The first dorsal fin has a rounded apex and located over the latter third of the pelvic fin bases. The second dorsal fin is similar in shape but much larger than the first, and located over the latter half of the anal fin base. The pectoral fins are moderately large and broad. The medium-sized, rounded pelvic fins are placed fairly close to the pectoral fins. The anal fin is elongated and angular, and separated from the caudal fin by only a deep notch. The narrow caudal fin comprises about one-third of the total length and has a distinct lower lobe and a ventral notch near the tip of the upper lobe. The tiny, well-spaced dermal denticles, each bearing a median ridge and three posterior points, give the skin a velvety texture. A large patch of naked skin extends from the throat and gill region, around the pectoral fins and over the flank and abdomen, to the space between the pelvic and anal fins. Denticles are also absent near the fin margins.

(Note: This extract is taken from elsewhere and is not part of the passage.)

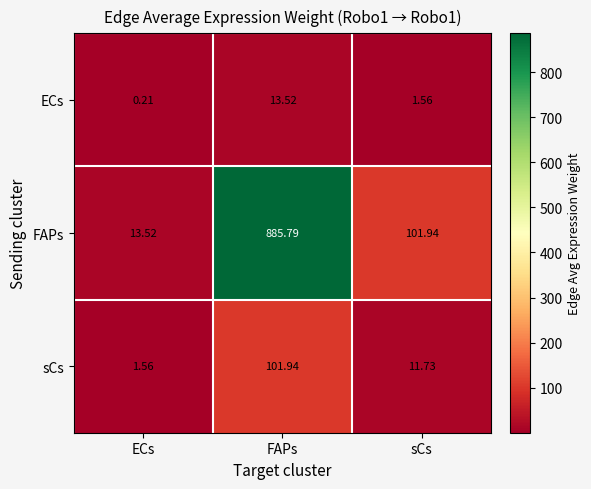

Where is sCs nearest to the value 51?

sCs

This species is dark brown to blackish in color; the naked patches of skin and the interior of the mouth are black.

==Biology and ecology==
The longhead catshark is unique among Apristurus species in that the duodenum is not short, but almost as long as the spiral valve intestine. The function of this trait is unknown, as the feeding habits of this shark have not been documented. The longhead catshark is the only known cartilaginous fish that is normally hermaphroditic: some 85% of the population is functionally male or female, but also possesses undeveloped reproductive organs of the opposite sex (called "rudimentary hermaphroditism"). The factors underlying the evolution of this system have yet to be investigated. This species is oviparous; a single partial egg case has been found, which had tendrils on the posterior corners. Males and females attain sexual maturity at lengths of around 42–49 cm and 51 cm long respectively.

==Human interactions==
The longhead catshark has no known economic value, and as such is not a target of fisheries, though it may be taken as bycatch throughout its range. Even if deepwater fisheries expand, however, the shark would likely to able to elude capture by seeking refuge at greater depths, which is why it has been assessed as Least Concern, even though population data is lacking. Because of its diminutive size and deepwater habitat, it poses no threat to humans.